While We Were Looking Elsewhere
Libya. A spokesperson for the prosecution announced today that slain former Libyan leader Muammar Qaddafi’s son, Seif al-Islam, will be put on trial in September in the Libyan town of Zintan. The International Criminal Court had issued a warrant for Seif’s arrest for crimes against humanity committed during the uprising that ousted his father. However, Libyan authorities have insisted that Seif stand trial in Libya. He has been held in Zintan since November.
Bahrain. A judge overturned a conviction against the noted Bahraini human rights activist Nabeel Rajab today. Rajab had been convicted of posting alleged anti-government statements on Twitter. Rajab remains in jail, however, as he is currently appealing another three-year prison sentence for allegedly encouraging demonstrators to clash with security forces.

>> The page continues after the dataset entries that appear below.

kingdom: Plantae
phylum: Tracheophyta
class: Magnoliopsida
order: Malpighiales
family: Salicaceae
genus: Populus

Tunisia. A group of demonstrators, comprised of journalists and opposition activists, gathered in front of government headquarters yesterday to protest the appointment of a former police chief to lead the state-operated Dar Assabah media group. The protesters accused the government of attempting to control the media in order to influence the country’s upcoming elections.
This Week in History
This week marks the two hundredth anniversary of Petra, the wondrous UNESCO World Heritage archeological site in Jordan. The “rose-red city half as old as time” was once the capital of the Nabataeans, who are believed to have built the city in the fourth century BC. Petra was discovered by twenty-seven year-old Swiss explorer Johann Ludwig Burckhardt in 1812. Burckhardt originally sought to uncover the source of the River Niger. To pursue that effort, he secured funding from Sir Joseph Banks of the Royal Society and studied Arabic. Burckhardt traveled around Syria, Lebanon, and Petra referring to himself as Sheikh Ibrahim Ibn Abdallah. When he heard of ruins in the mountains from locals, he paid a local guide to take him to the ancient site of Petra. Never discovering the River Niger, Burckhardt passed away from dysentery in Cairo in 1817. Today, Petra is Jordan’s most visited tourist site.
Statistic of the Week
Egypt has seen a wave of sexual harassment this week with thirty-two people being arrested over the course of three days. Various activists and anti-harassment campaigns are calling for a greater crackdown on the harassment with enforcement of harsher penalties. This spate of incidents underscores a previous finding from the Egyptian Center for Women’s Rights which reported that nearly two-thirds of Egyptian men admitted to having sexually harassed women with only 2.4 percent of women reporting incidents to the police.